▸ **TEXT FOR ANALYSIS**:
= Charles Bonython =

English lawyer and Tory member of parliament

Charles Bonython (c.1653 – 30 April 1705) was an English lawyer and Tory politician.

Bonython was born in Cornwall, the son of John Bonython of Bonython Manor and Anne Trevanion. He entered Gray's Inn in 1671 and was called to the bar in 1678. In 1680 he represented the crown against Roger Palmer, 1st Earl of Castlemaine and he was involved in prosecuting other cases related to the Popish Plot. In 1683 he succeeded Francis Wythens steward of the courts of Westminster, which had an income of £500 per year. In 1685, Bonython was returned as a Tory member of parliament for Westminster alongside Michael Arnold in an uncontested election. According to The History of Parliament, he was a moderately active member of the Loyal Parliament and was appointed to eight committees.

▸ **PROBLEM REQUIREMENTS**:
According to the Charles Bonython text, what yearly income came with the post of steward of the courts of Westminster? Work only from the Charles Bonython text.

Saved data entries:
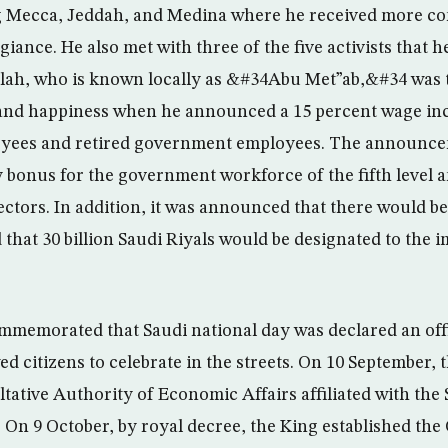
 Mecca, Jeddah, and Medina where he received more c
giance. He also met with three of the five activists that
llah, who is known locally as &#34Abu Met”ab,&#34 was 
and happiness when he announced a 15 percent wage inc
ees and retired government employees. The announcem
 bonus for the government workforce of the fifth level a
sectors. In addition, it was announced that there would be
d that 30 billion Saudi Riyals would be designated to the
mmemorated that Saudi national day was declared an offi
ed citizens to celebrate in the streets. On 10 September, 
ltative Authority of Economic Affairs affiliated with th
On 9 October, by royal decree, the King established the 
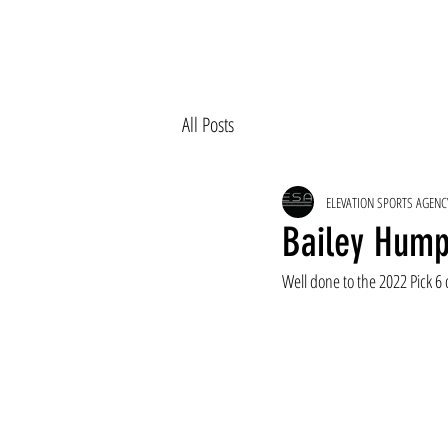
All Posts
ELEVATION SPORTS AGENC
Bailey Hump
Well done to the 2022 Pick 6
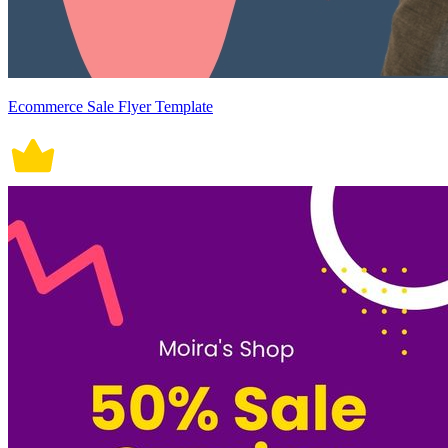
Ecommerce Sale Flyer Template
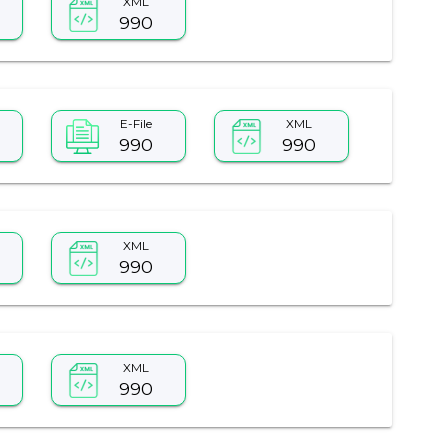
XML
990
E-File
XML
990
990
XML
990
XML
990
---
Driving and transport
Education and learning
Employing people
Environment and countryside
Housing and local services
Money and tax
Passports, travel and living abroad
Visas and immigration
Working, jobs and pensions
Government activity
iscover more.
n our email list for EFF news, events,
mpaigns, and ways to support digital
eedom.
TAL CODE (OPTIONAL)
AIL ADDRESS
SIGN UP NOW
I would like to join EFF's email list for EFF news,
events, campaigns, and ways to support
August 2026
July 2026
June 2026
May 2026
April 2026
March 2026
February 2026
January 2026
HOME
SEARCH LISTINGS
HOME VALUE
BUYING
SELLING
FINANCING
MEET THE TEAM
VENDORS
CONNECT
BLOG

▸ **TASK ANSWER**:
£500 per year.